Desfrutei, certa vez, do inenarrável prazer de assistir uma palestra do escritor Gore Vidal (1925-2012). Dentre outras preciosidades, assegurou ele que qualquer história, por mais complexa que seja, pode ser resumida numa só frase. "Sujeito pensa que é Deus, junta mais 12 e morre no fim."Sentenciou, sem esboçar sorriso.
Tão instigante e rica em potencialidades julguei ser aquela storyline que, desde então, venho pensando em enviá-la para a Ancine na ardente expectativa de obter financiamento e realizar um épico cinematográfico baseado nos dramáticos eventos comprimidos naquelas (coincidentemente) 12 palavras. E agora que a agência de fomento ao cinema brasileiro virá a ser ocupada por alguém "terrivelmente evangélico, com a Bíblia debaixo do braço, o joelho ralado de ajoelhar no milho e que saiba 200 versículos de cor", creio que minha proposta tem grandes chances de aprovação.
Eu já havia pensado em emplacar um roteiro baseado na velha piada de Woody Allen: "Só mesmo uma mãe judia para convencer o filho de que ele é Deus e ela é virgem". Mas Woody anda em baixa e acredito que a piada não seria páreo para o projeto que meu amigo, o cineasta, professor, baterista e replicante Carlos Gerbase pensa em apresentar para a mesma Ancine, conforme ele próprio revelou nas páginas da minha, da sua, da nossa (e da dele) Zero Hora. Gerbase quer filmar a história de Ló, ambientada em Sodoma (ah, esse nome soa como música para mim) e, a seguir, na caverna onde suas duas filhas abusam dele. Tudo, é claro, conforme a Bíblia, que Gerbase, segundo dizem, também anda carregando sob o braço.

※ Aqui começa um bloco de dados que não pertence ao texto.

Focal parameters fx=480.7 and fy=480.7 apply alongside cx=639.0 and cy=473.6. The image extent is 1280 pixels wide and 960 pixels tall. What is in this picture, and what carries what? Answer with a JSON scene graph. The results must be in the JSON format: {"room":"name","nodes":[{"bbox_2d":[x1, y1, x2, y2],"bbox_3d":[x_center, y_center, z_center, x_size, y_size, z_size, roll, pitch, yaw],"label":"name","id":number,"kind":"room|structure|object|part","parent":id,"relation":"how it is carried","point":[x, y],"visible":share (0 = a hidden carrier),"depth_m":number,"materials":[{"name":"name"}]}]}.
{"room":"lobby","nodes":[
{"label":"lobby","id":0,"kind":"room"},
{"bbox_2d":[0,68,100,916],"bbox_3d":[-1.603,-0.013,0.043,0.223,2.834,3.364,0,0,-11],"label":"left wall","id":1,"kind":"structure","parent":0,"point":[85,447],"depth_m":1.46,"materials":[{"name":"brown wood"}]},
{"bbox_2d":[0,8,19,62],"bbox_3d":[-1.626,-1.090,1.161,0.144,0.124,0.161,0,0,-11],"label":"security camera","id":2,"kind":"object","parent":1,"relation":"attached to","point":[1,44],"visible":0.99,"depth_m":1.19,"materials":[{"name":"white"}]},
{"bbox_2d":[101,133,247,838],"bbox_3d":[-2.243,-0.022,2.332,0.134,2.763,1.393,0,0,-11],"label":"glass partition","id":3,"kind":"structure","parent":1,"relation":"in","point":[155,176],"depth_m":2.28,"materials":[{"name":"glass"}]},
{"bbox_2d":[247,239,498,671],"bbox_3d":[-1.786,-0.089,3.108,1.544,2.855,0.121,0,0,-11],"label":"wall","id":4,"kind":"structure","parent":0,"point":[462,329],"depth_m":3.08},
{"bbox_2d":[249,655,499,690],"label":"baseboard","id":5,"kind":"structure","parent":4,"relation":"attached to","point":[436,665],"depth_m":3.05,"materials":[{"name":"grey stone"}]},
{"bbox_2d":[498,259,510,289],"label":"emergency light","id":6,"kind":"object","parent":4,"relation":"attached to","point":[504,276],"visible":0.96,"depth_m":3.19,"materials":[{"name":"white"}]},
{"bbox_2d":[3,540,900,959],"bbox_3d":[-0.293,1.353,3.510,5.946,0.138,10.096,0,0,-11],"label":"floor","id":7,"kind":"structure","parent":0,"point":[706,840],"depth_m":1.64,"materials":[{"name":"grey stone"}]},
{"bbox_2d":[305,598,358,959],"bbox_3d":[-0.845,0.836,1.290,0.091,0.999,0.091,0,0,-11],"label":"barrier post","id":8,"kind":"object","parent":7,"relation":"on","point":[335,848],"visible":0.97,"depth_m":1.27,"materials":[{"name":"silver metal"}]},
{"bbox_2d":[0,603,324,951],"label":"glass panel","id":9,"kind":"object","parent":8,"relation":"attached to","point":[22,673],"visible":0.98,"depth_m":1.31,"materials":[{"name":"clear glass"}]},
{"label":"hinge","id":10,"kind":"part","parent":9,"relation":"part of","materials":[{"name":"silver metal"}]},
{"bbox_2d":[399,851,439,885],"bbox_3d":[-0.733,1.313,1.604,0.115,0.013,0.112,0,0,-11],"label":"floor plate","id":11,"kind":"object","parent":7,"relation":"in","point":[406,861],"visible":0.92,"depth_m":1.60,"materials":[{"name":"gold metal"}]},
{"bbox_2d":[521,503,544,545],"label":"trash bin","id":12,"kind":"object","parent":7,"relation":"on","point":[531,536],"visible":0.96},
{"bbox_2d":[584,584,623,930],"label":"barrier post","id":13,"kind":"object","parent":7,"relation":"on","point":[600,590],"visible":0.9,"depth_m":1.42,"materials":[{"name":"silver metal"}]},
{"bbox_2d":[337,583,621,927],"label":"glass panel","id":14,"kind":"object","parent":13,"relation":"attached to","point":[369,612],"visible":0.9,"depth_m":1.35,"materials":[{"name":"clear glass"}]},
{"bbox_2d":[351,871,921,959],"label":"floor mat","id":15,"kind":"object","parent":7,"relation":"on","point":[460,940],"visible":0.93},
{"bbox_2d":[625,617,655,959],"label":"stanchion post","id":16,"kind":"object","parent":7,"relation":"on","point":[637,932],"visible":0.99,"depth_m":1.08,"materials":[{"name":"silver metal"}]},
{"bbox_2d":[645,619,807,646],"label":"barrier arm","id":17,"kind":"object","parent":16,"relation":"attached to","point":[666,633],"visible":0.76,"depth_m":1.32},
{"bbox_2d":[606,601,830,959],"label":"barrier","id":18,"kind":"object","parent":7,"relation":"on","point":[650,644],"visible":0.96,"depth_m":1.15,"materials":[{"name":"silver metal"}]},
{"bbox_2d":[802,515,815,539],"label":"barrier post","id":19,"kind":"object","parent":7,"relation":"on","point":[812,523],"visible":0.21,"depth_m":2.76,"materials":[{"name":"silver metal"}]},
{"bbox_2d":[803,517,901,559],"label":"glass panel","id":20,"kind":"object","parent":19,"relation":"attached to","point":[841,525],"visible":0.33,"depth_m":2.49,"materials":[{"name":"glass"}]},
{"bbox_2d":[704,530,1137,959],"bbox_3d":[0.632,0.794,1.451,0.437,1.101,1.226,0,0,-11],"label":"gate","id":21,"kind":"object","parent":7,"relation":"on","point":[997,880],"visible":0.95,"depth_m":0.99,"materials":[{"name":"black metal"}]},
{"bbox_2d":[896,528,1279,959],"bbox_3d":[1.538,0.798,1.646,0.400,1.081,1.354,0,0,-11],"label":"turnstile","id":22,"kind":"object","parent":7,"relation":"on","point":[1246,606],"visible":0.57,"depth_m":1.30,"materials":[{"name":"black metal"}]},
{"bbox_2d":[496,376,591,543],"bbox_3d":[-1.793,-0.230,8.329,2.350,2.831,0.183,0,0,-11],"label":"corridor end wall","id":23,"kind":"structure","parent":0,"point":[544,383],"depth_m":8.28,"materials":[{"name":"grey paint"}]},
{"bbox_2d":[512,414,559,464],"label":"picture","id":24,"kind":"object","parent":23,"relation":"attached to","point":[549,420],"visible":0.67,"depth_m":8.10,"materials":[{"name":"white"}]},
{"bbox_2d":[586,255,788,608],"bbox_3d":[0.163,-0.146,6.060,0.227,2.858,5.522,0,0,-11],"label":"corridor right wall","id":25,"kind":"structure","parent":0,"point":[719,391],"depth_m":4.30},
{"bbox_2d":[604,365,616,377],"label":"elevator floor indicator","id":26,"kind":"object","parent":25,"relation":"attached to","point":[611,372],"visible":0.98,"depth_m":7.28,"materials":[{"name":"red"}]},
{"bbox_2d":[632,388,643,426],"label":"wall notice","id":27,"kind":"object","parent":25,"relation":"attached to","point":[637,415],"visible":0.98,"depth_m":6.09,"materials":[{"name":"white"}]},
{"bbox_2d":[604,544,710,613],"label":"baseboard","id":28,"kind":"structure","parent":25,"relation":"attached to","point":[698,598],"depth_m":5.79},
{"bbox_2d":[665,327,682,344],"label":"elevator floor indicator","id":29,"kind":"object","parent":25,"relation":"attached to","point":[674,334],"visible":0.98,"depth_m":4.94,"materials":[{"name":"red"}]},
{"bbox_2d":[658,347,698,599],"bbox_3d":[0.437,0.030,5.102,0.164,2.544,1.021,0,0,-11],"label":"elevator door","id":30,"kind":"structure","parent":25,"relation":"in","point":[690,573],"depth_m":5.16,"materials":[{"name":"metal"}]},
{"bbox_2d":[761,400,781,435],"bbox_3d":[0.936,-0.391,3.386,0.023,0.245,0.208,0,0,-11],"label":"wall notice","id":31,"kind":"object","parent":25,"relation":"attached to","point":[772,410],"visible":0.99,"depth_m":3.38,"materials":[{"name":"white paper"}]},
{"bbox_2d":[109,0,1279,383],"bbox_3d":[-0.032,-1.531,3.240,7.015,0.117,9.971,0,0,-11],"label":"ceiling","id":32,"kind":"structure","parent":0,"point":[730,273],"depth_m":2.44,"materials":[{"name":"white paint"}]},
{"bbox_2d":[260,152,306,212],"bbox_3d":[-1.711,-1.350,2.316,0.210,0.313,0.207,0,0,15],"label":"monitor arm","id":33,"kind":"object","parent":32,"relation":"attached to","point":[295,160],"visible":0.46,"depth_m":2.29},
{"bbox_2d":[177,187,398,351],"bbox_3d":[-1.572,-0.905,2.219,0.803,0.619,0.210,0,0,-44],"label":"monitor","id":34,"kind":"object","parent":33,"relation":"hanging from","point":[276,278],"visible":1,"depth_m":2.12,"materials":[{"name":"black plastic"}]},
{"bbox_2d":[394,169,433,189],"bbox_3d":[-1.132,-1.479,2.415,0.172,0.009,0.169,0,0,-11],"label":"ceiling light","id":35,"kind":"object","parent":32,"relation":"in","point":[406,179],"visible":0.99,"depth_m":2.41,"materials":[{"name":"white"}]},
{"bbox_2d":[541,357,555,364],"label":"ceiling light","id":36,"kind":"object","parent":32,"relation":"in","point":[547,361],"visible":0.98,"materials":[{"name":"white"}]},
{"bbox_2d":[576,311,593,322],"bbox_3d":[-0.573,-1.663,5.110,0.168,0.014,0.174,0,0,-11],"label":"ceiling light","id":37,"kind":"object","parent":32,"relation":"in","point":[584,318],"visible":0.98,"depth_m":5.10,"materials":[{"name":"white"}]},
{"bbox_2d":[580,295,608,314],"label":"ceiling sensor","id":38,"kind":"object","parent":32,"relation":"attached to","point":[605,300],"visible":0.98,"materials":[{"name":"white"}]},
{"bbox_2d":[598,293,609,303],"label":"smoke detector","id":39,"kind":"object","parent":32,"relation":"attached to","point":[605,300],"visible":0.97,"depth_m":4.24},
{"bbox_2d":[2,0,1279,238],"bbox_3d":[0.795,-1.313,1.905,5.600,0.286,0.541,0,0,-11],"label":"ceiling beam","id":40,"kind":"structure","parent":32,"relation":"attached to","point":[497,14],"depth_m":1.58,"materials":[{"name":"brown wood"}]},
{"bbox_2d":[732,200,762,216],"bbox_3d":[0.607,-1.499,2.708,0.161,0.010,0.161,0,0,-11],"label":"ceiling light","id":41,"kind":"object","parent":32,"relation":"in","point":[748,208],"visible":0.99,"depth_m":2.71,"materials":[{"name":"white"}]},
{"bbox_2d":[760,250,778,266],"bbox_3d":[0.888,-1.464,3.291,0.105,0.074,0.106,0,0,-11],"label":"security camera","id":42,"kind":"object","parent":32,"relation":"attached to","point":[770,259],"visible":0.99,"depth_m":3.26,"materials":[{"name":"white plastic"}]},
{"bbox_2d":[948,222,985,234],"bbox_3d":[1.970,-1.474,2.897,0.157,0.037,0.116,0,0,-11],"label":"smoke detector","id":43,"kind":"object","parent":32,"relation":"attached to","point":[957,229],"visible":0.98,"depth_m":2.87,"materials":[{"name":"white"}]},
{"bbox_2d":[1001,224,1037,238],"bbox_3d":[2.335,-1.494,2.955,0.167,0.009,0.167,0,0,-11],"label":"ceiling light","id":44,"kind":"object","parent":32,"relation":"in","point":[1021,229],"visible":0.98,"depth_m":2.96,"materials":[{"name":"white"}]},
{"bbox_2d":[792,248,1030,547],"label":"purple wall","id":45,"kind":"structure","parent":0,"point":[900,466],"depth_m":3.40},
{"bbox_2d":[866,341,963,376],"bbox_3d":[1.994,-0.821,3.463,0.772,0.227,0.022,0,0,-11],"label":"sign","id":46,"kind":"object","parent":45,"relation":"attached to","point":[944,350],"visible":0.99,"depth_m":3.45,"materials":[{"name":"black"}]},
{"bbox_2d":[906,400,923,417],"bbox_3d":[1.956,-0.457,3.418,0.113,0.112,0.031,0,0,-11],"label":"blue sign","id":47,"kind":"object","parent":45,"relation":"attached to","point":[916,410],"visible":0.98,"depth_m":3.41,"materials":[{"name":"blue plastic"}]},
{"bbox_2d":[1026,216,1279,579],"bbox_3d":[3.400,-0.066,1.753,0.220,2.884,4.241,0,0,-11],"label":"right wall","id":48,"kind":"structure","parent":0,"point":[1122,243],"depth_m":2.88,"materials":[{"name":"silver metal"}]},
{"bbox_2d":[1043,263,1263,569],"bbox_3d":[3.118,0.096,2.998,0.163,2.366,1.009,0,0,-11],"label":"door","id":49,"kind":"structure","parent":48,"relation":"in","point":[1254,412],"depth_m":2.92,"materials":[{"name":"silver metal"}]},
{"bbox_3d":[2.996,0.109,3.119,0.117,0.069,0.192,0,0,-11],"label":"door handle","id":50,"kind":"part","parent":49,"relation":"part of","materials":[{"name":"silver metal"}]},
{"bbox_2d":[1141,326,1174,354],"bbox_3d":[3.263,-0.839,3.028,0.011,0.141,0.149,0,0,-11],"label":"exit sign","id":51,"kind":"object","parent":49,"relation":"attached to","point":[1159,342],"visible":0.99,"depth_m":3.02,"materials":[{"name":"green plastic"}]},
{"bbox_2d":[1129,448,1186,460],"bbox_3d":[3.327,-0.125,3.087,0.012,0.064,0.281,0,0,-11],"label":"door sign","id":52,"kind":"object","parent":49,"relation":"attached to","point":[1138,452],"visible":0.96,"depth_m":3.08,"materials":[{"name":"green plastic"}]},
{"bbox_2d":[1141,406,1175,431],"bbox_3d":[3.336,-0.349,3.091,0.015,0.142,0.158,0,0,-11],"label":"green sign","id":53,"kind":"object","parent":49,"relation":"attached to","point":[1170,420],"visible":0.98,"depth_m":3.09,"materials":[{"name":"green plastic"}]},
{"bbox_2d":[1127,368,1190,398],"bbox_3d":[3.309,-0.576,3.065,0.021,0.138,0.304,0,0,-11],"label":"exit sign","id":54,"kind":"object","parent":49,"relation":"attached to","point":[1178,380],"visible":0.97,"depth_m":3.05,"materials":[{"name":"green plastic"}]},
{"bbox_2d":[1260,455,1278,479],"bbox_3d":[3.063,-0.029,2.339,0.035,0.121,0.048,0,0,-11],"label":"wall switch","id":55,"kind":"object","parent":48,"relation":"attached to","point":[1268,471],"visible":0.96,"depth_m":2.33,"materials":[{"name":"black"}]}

Mas sei, de fonte segura, que, além de Gerbase, enfrentarei mais concorrentes se quiser mamar nas tetas do governo. Por isso, penso em adaptar a história de São Paulo (não a cidade, o apóstolo) para nossos tempos. No início do filme, Saulo (seu nome original, antes do acidente, ops, da conversão) ainda é criança. Ele está sendo levado para o colégio por seus pais, que amam o rosário, são contra a doutrinação nas escolas, não gostam de radares de trânsito e acham dispensável levar o rebento na cadeirinha. Ocorre um acidente e o pequeno Saulo é projetado pela janela do veículo. Ele bate com a cabeça no chão e... ilumina-se! Aí, vira evangélico, rala o joelho no milho e, numa admirável guinada metalinguística do destino (e do roteiro), assume a direção da Ancine!
Se eu não ganhar com uma sinopse dessas, é marmelada. Ou vão entregar o pão de ló para o Gerbase?